I was on the phone to mum one day, sitting out in the back room. Phoenix had been into JJ’s room and was sneaking one of his soft toys outside. He knew he shouldn’t be doing it by the look he gave me as he slinked past.

He’s also started taking dirty socks and JJ’s shoes to his bed, or outside where he can lick and sniff them. While he doesn’t actually chew the shoe he will get the insert out and chew on that so now JJ has to put his shoes away. Clean clothes hanging on the clothes drier are okay, it’s just the dirty clothes he likes.

We never used to let Monty on our beds, but somehow Phoenix accompanies JJ when he’s going to sleep and I get him out when I go to bed. No doubt one night I’ll forget and wake up to someone creeping around in the hallway, and freak out until I realise it’s the dog.

JJ likes me to give him a tickle and whenever we’re mucking around on the lounge room floor there’s inevitably a dog trying to muscle his way in to the fray as well. We’ve nicknamed him the attention seeker because when he does that I start patting him and am therefore distracted from the tickling my son duties.
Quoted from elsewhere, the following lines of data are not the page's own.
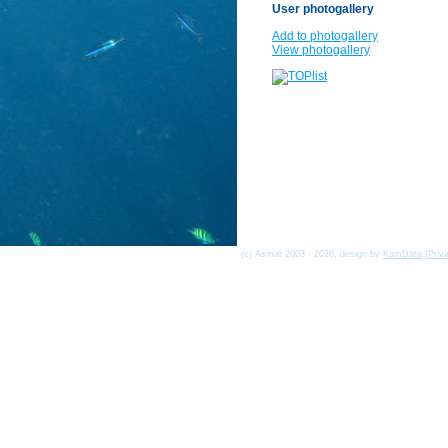
User photogallery
Add to photogallery
View photogallery
(c) Asmat 2003 - 2026, design by
KamData
[
Priv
We took him to the beach a few weeks ago and he had a great time biting the waves and running up and down the beach. He even came in the water because we were all in there. He had that wild look in his eyes like Monty used to get when she was swimming. I think it’s because he wasn’t too comfortable being out there but it was better than being left out. I’ve still got a scar from where Monty’s claws got too close to my hand so I avoided his mad paddling front legs.

He still gets car sick which is frustrating for us, and no doubt for him. I’ve tried the expensive tablets the vet prescribed and have am now trying ginger tablets as a cheaper alternative. I need to give one to him more than half an hour out from a car ride because the last time we tried that we’d nearly arrived at our destination and he started doing the madly licking his lips thing that he does before he’s about to be sick. Luckily I was able to pull over and get him out the car before he threw up. His ginger tablet and the piece of salami I’d wrapped it in was still evident which is how I know that half an hour isn’t long enough to digest something.

On the way home that night he was fine so I wonder if night time car rides are fine and day time ones are the ones that make him sick. I hope this is something he gets over. We can’t always go somewhere when it’s dark.

But we put up with this because we love him and couldn’t imagine our lives without him now.